Segregar é ignorar potenciais e limitar o desenvolvimento como ser humano
José de Araújo Neto
Psicólogo, é fundador e presidente da AME (Associação Amigos Metroviários dos Excepcionais), entidade que há 30 anos realiza ações e projetos voltados à inclusão social
O decreto 10.502, publicado pelo governo federal no final de setembro, foi uma covardia e uma grande injustiça cometida contra as pessoas com deficiência no Brasil.

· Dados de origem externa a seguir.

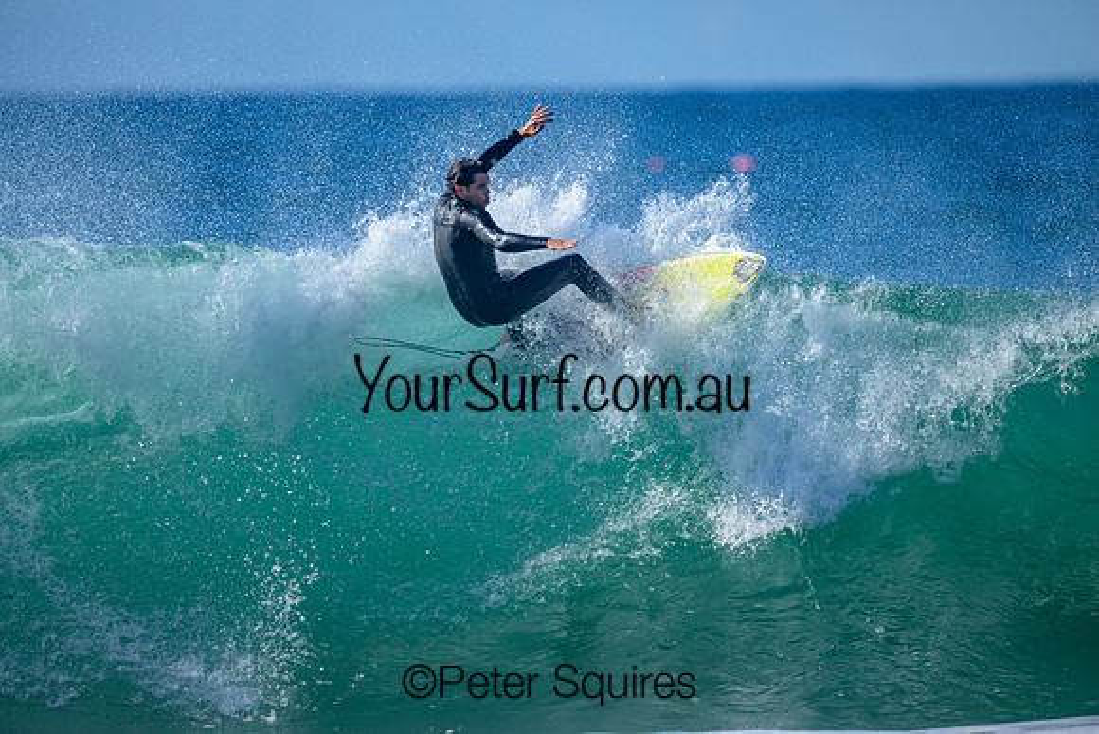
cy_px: 348
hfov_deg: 2.4
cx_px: 523
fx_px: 25713
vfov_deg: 1.6
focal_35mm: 842
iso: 320
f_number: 6.3
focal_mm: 800
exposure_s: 1/2000
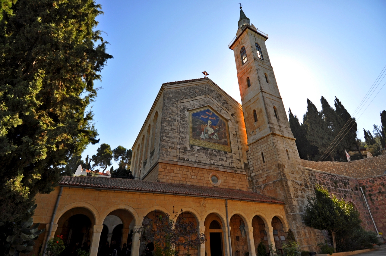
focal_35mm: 18
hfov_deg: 90.1
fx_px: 193
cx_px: 193
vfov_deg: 67.2
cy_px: 128
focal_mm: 12
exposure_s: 1/640
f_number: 4.5
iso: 200
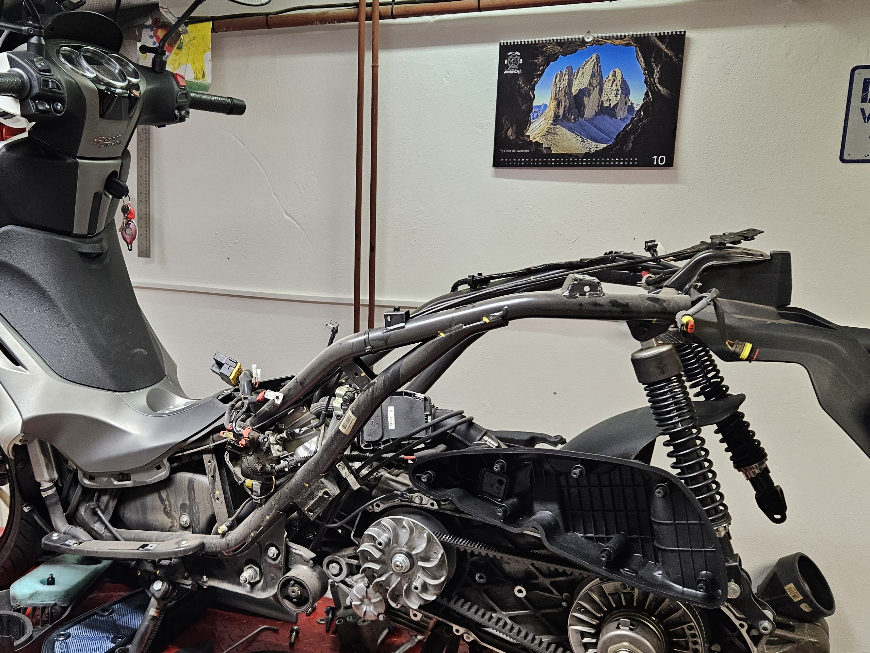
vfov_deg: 39.6
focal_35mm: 36
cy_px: 359
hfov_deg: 50.3
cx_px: 281
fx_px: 905
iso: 250
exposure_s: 1/100
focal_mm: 5.4
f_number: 1.8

Construído na surdina e sob a influência de interesses estranhos aos anseios dessa população, o documento representa um escandaloso retrocesso frente aos esforços de inclusão empreendidos por diferentes atores ao longo dos últimos anos. Com o objetivo de instituir uma nova Política Nacional de Educação Especial, o decreto resgata visões e práticas ultrapassadas que desrespeitam os direitos humanos e são flagrantemente inconstitucionais. Em vez de estimular a inclusão das pessoas com deficiência, a adoção dos princípios contidos no texto vai ampliar a exclusão e o preconceito sofridos diariamente por elas.
Da forma como foi assinado, o decreto 10.502 se contrapõe às políticas inclusivas inscritas na Constituição de 1988, que assegura a todos os brasileiros o direito universal à educação, sem distinção de qualquer natureza. Além do texto constitucional, o documento viola também a Convenção Internacional sobre os Direitos das Pessoas com Deficiência, aprovada no âmbito das Nações Unidas em 2007 e transformada em lei no Brasil por meio do decreto 6.949, de 25 de agosto de 2009.
Como se não bastasse, a nova abordagem sugerida contraria todos os consensos pedagógicos e científicos a respeito da educação das pessoas com deficiência. Nos últimos anos, a sociedade global evoluiu muito no entendimento dessa questão, e hoje podemos afirmar com segurança que a educação de crianças e adultos com qualquer deficiência, seja física ou intelectual, deve acontecer nas escolas regulares e nas mesmas classes dos demais alunos.
Sob o falso argumento da “liberdade de escolha”, os que se dizem favoráveis ao decreto parecem ignorar o histórico de discriminação e segregação que temos combatido por décadas. Impermeáveis aos argumentos amparados por fatos, dados e evidências, eles esquecem dos tempos em que havia resistência das escolas para aceitar alunos com deficiência. Graças à mobilização social, à pressão dos especialistas e ao reconhecimento das autoridades, traduzido em leis e regulamentações, essas barreiras vêm sendo progressivamente quebradas, com resultados positivos não apenas para as pessoas com deficiência, mas também para suas famílias, suas escolas, seus colegas e o conjunto da sociedade.1 8
Hoje, perto de 90% dos estudantes com deficiência ou transtornos de desenvolvimento estudam em escolas regulares. Esse índice só pôde ser alcançado a partir da adoção de políticas públicas inclusivas nas redes de ensino comum. Chega a ser desumano propor tamanho retrocesso em uma área em que, apesar dos percalços, temos sido muito bem-sucedidos.
Ultimamente temos visto inúmeras iniciativas destinadas a valorizar a diversidade e a representatividade de minorias nas empresas. Ora, promover a inclusão das pessoas com deficiência faz parte desse mesmo processo. Sabemos que a jornada é longa, trabalhosa e requer esforços de todos. Por isso mesmo é inadmissível retroceder.
Segregar a pessoa com deficiência em escolas ditas especiais é ignorar o seu potencial, limitando o seu desenvolvimento como ser humano. A experiência recente é enriquecedora e tem contribuído para equiparar as oportunidades de acesso a uma educação de qualidade. Impedir que eles exerçam, na plenitude, seu direito à educação não é só errado: é cruel e desonesto.